Opdrachtvereisten.
Noem alle advocaten die in het onderstaande tekstfragment over de verdeling van de huwelijksgoederengemeenschap bij naam worden vermeld.

Tekstfragment.
Verdeling van huwelijksgoederengemeenschap na echtscheiding met betrekking tot aandelen en onroerend goed

In deze zaak gaat het om de verdeling van de huwelijksgoederengemeenschap tussen ex-echtgenoten na hun echtscheiding. Partijen zijn op 8 februari 1974 gehuwd in algehele gemeenschap van goederen en zijn op 23 januari 2009 gescheiden. De rechtbank Rotterdam heeft eerder een partiële verdeling vastgesteld, maar deze is door het gerechtshof Den Haag vernietigd wegens onvoldoende informatie. De man heeft een nieuwe procedure aangespannen om de verdeling van de huwelijksgemeenschap te regelen, waarbij hij onder andere vorderingen heeft gedaan met betrekking tot aandelen in Waterways Rotterdam B.V. en onroerend goed in Frankrijk.

De rechtbank heeft geoordeeld dat de man geen misbruik van procesrecht maakt door deze procedure te voeren, aangezien de gemeenschap slechts partieel verdeeld is. De rechtbank heeft de vorderingen van de man, waaronder de verklaring voor recht dat de aandelen in Waterways Rotterdam B.V. niet in de gemeenschap vallen, toegewezen. Daarnaast is de man veroordeeld tot betaling van bedragen aan de vrouw ter zake van de verdeling van de huwelijksgoederengemeenschap, waaronder een bedrag van € 1.210,- voor pensioenverevening.

De rechtbank heeft ook geoordeeld dat de vrouw een bedrag van € 140.536,91 aan de man verschuldigd is, maar heeft deze vordering niet toegewezen omdat deze al door het gerechtshof was beoordeeld. De proceskosten zijn gecompenseerd, en de rechtbank heeft bepaald dat ieder van partijen de eigen kosten draagt. Dit vonnis is gewezen door mr. S.M. den Hollander en op 28 april 2021 in het openbaar uitgesproken.

Uitspraak

vonnis

RECHTBANK ROTTERDAM

Team handel en haven
zaaknummer / rolnummer: C/10/604130 / HA ZA 20-872
Vonnis van 28 april 2021
in de zaak van
[naam eiser],
wonende te [woonplaats eiser] ,
eiser,
advocaat voorheen mr. E. Hartog, thans mr. H.J. van Smaalen,
tegen
[naam gedaagde],
wonende te [woonplaats gedaagde] ,
gedaagde,
advocaat mr. A. Maaskant.

Aangeleverde gegevens.

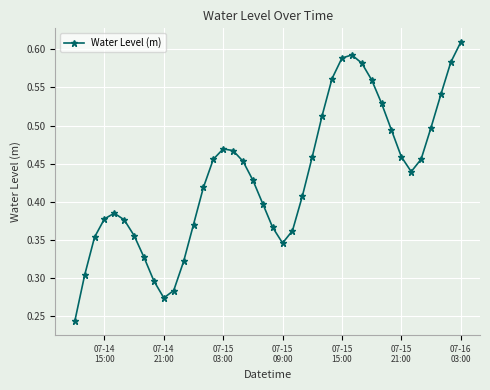

What is the sum of all values?

17.3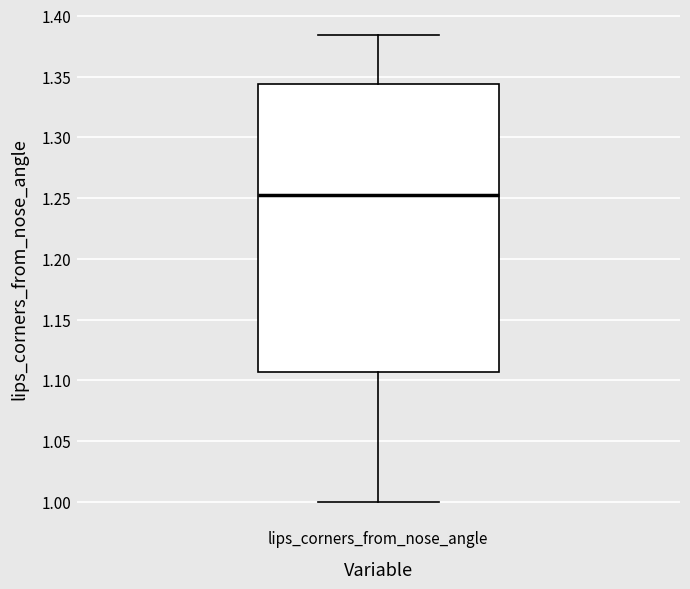

Transcribe this box plot: give where the median line is, the range the box spans, and where the two whiskers end, as read against the y-axis. The values are not printed on the chart, so give them approximately, as read against the axis.

median 1.250, box 1.105 to 1.345, whiskers 1.000 to 1.385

Uitgewerkte opgave.
mr. E. Hartog, mr. H.J. van Smaalen en mr. A. Maaskant